### [Aim of the exercise]
From the entries that follow, pick out all lines holding "Platzierungen".

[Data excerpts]
- Opening Delimiter -

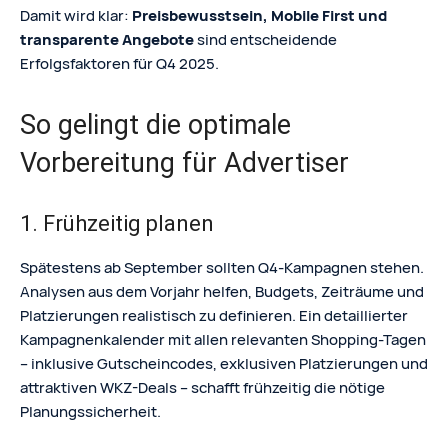
Damit wird klar:
Preisbewusstsein, Mobile First und
transparente Angebote
sind entscheidende
Erfolgsfaktoren für Q4 2025.
So gelingt die optimale
Vorbereitung für Advertiser
1. Frühzeitig planen
Spätestens ab September sollten Q4-Kampagnen stehen.
Analysen aus dem Vorjahr helfen, Budgets, Zeiträume und
Platzierungen realistisch zu definieren. Ein detaillierter
Kampagnenkalender mit allen relevanten Shopping-Tagen
– inklusive Gutscheincodes, exklusiven Platzierungen und
attraktiven WKZ-Deals – schafft frühzeitig die nötige
Planungssicherheit.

- Closing Delimiter -

### [Result of this task]
Platzierungen realistisch zu definieren. Ein detaillierter
– inklusive Gutscheincodes, exklusiven Platzierungen und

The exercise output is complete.